2) Whether stimulation of synaptic input to NG2 cells results in calcium events remains controversial. While Velez-Fort et al., 2010 report did not elicit somatic increases in calcium in the barrel cortex, Haberlandt et al., 2011 did document tetanic stimulation resulted in somatic calcium increases in some NG2 cells in the hippocampus (Figure 8a, though responses were variable). The authors should attempt similar experiments to examine whether this type of synaptic stimulation results in increases in calcium in NG2 cell processes. Additional experiments using full field photo-uncaging or application of hypertonic aCSF would also greater contribute to determining whether stimulation of synaptic inputs results in NG2 cell calcium signaling under control conditions.

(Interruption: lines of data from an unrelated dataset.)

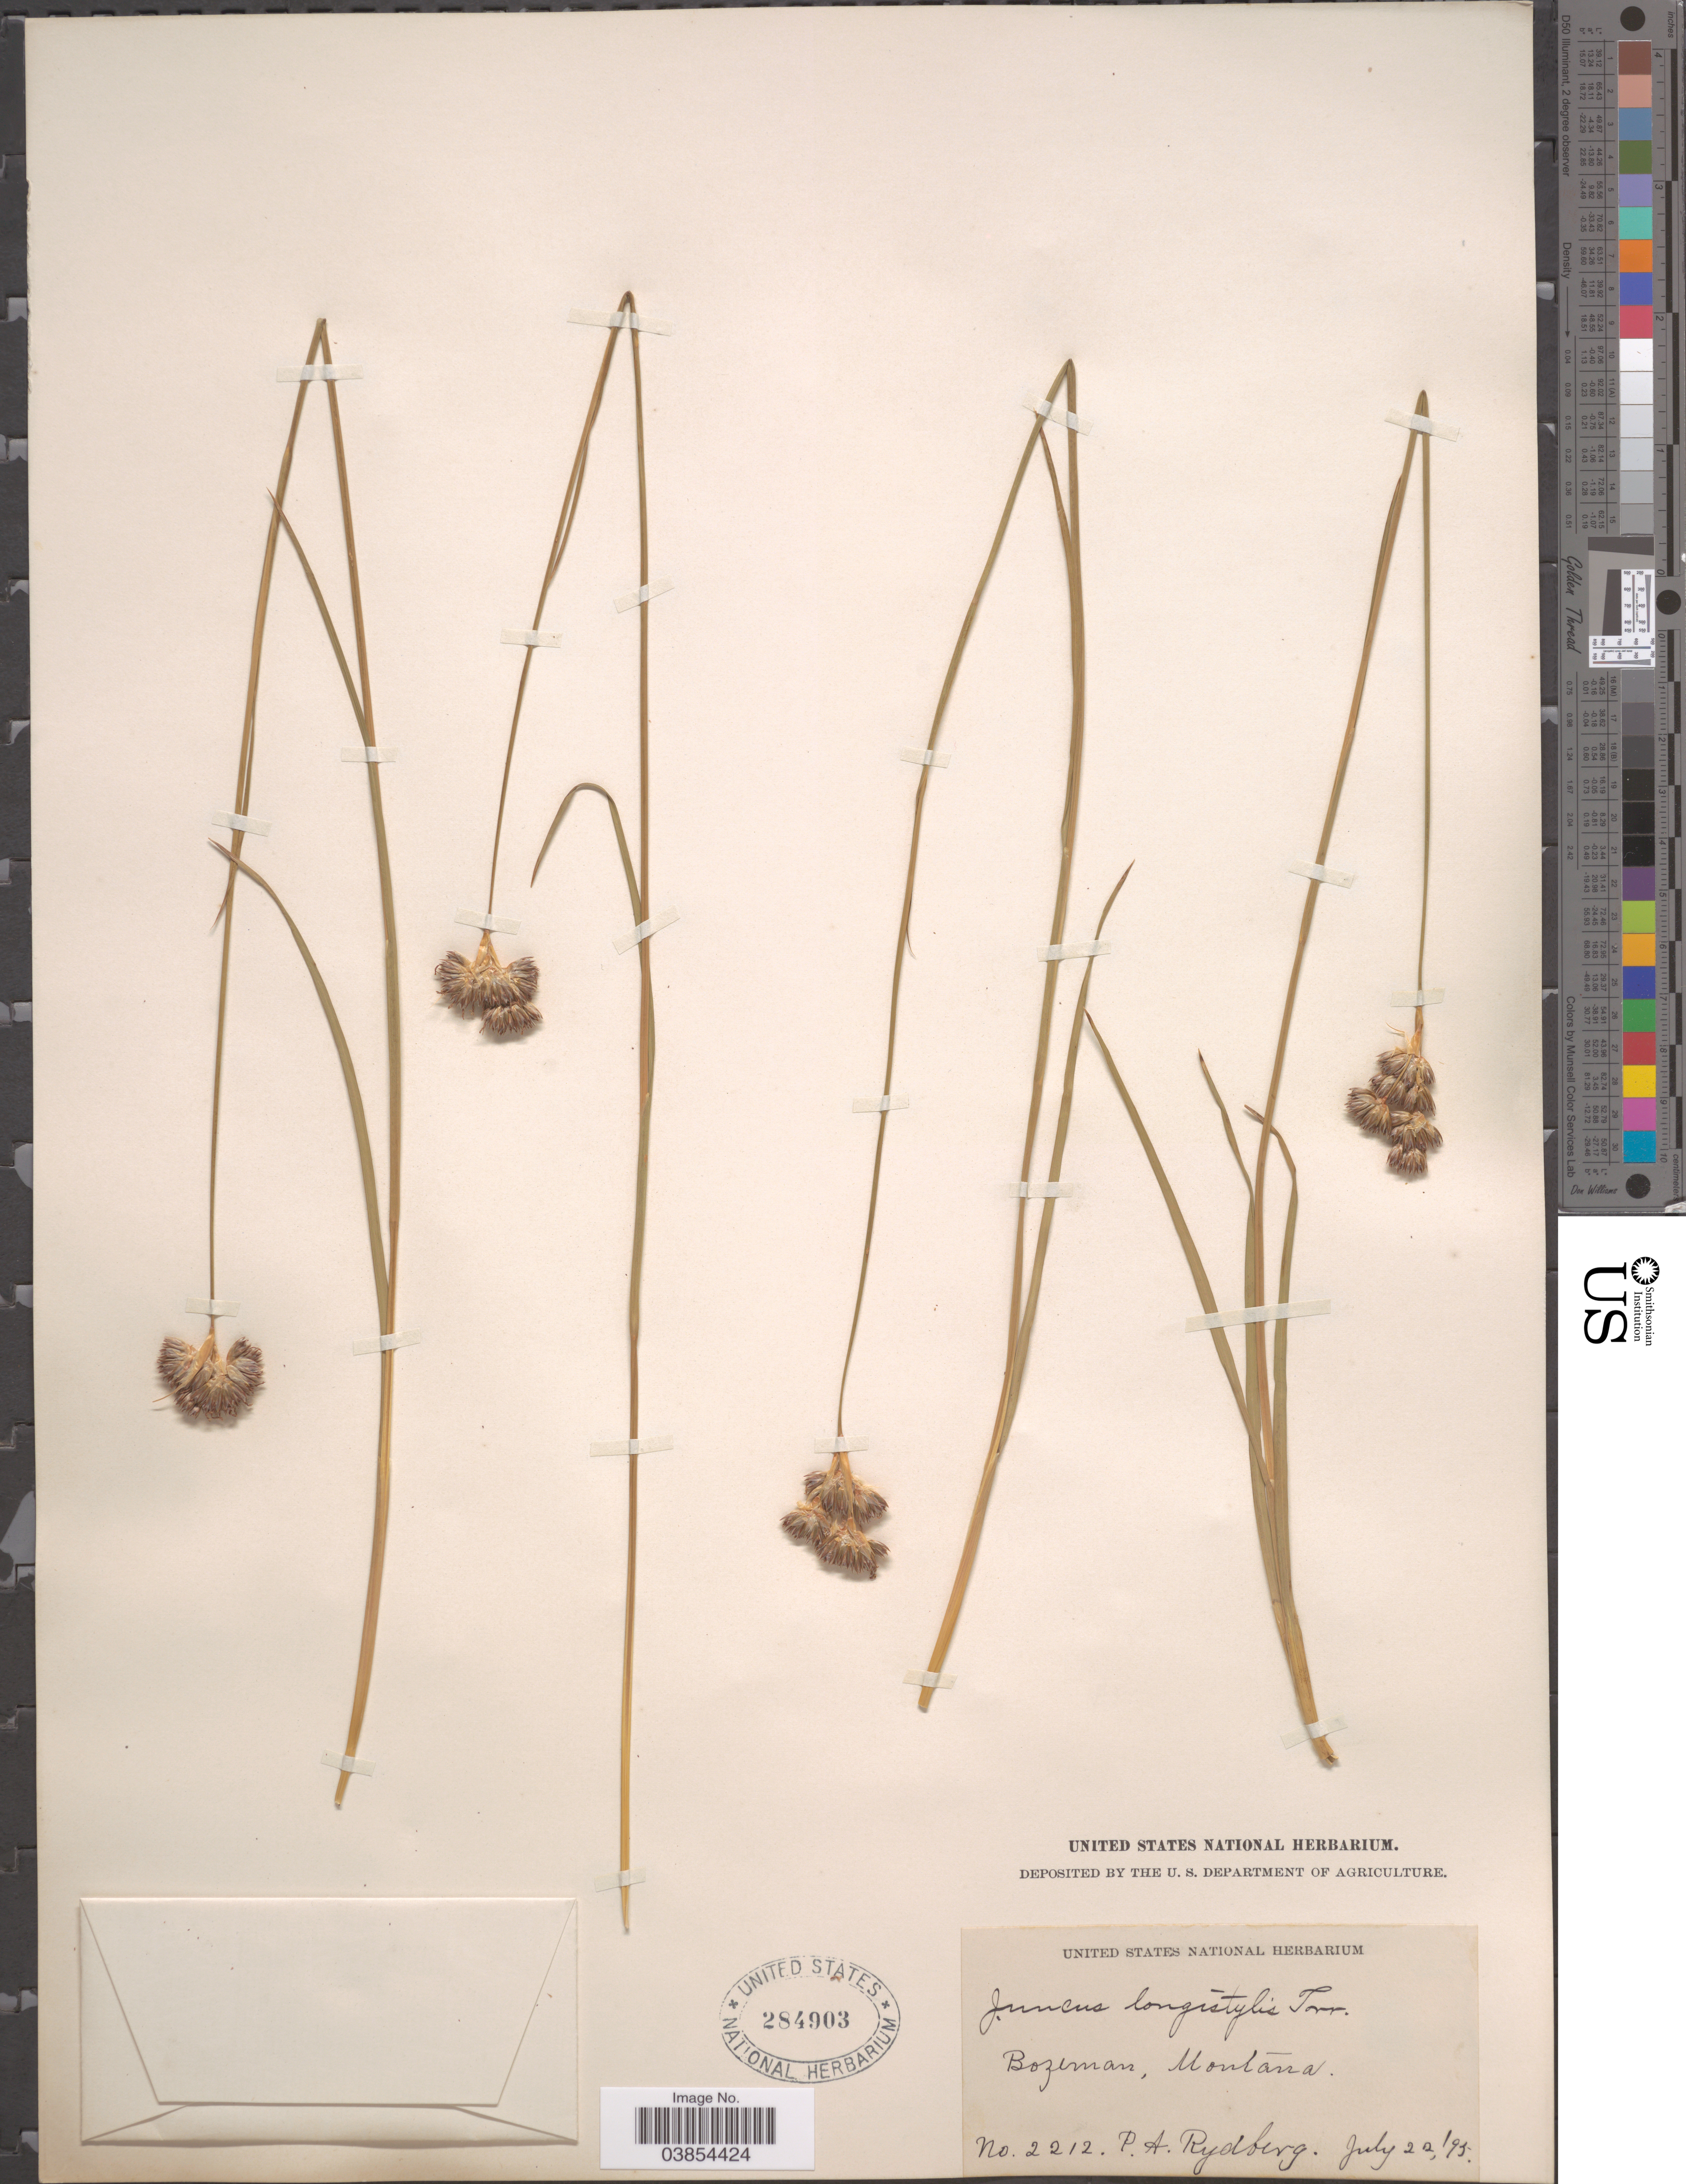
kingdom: Plantae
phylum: Tracheophyta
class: Liliopsida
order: Poales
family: Juncaceae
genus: Juncus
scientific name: Juncus longistylis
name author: Torr.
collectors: P. A. Rydberg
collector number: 2212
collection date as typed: Transcribed d/m/y: 22/7/95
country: United States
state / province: Montana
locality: Bozeman.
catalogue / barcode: US 284903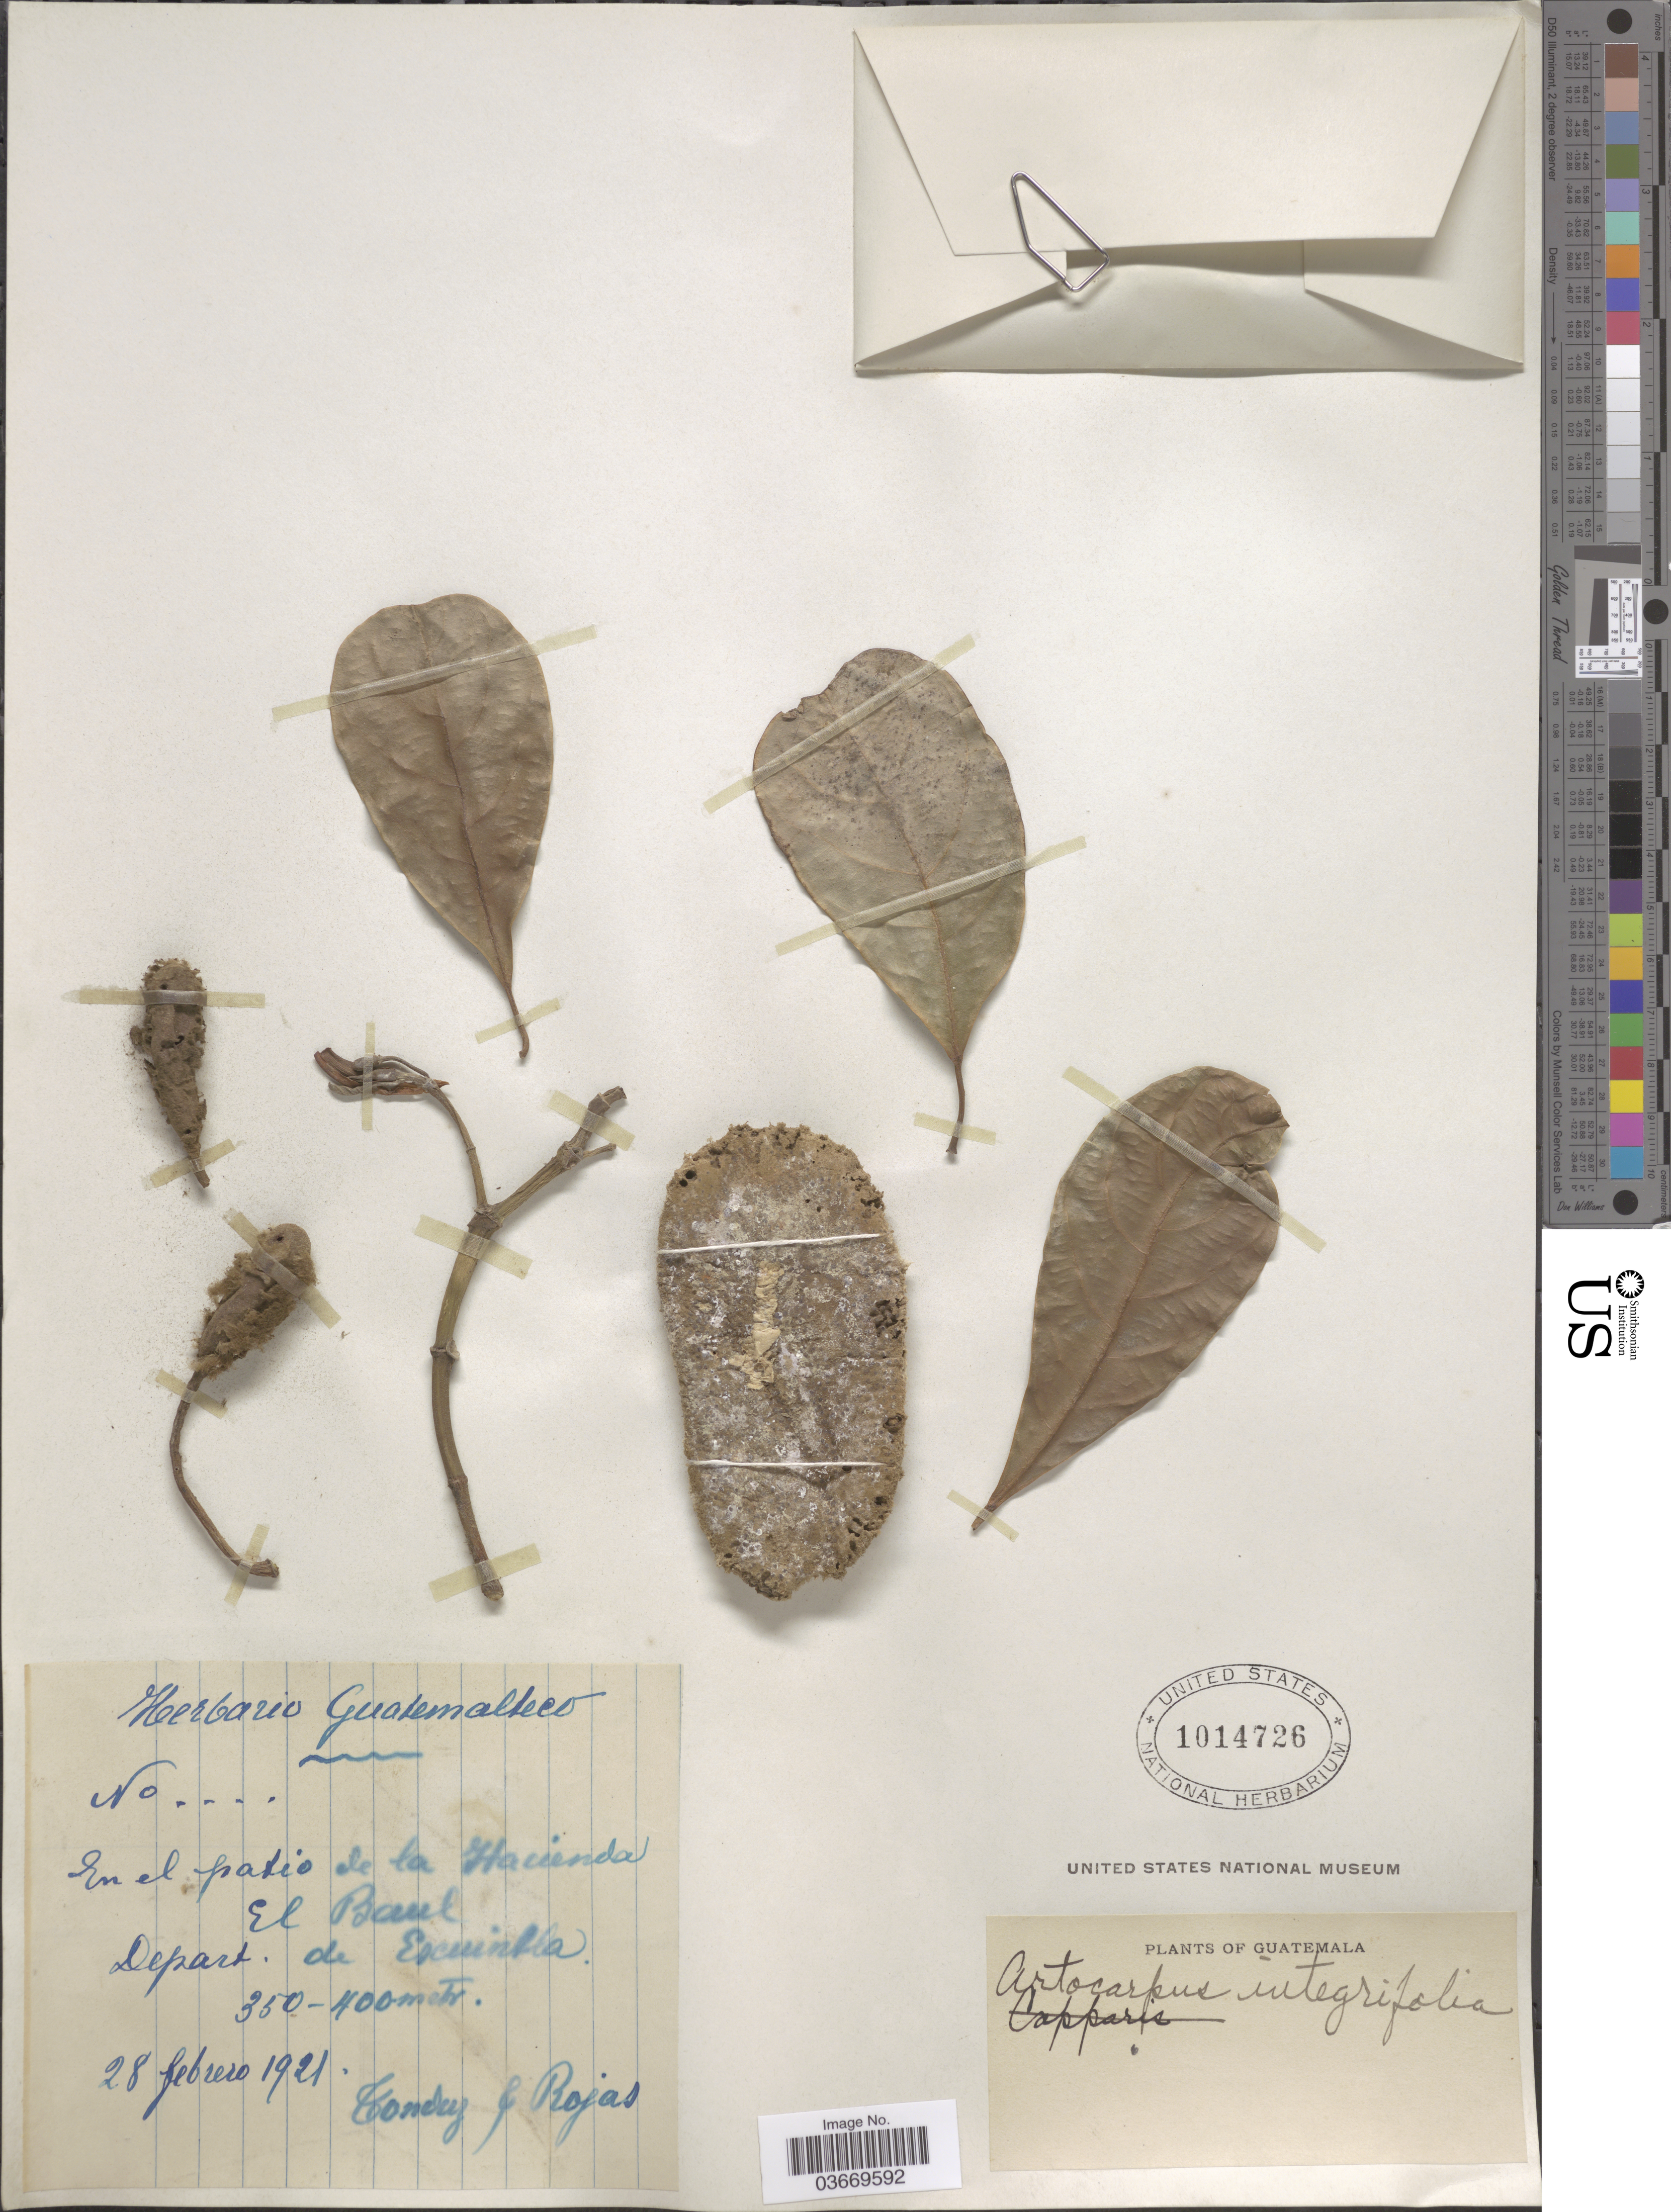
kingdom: Plantae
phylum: Tracheophyta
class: Magnoliopsida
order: Rosales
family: Moraceae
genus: Artocarpus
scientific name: Artocarpus integrifolius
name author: L. f.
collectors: Tonduz & Rojas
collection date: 1921-02-28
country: Guatemala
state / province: Escuintla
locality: En el patio de la Hacienda El Baul. Depart. de Escuintla.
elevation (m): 350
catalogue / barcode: US 1014726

Response: In Figure 10E we now show that synaptic stimulation elicits the same type of calcium signal as mock PSPs do (kinetics and amplitude). We have used local stimulation close to a dendrite and obtained local dendritic calcium responses using a substantially briefer stimulus when compared to the Haberlandt et al. study (6 vs 100 stimuli).

3) Previous studies have explored the involvement of calcium channel subtypes in mediating the calcium events in NG2 cells (Fulton et al., 2010; Haberlandt et al., 2011). Pharmacological experiments using the author's novel protocol would further strengthen the manuscript.

Response: We have included a pharmacological characterization and can now show that the calcium signals in NG2 cells are largely mediated by T- and R-type calcium channels using the blockers SNX-482 and TTA-P2.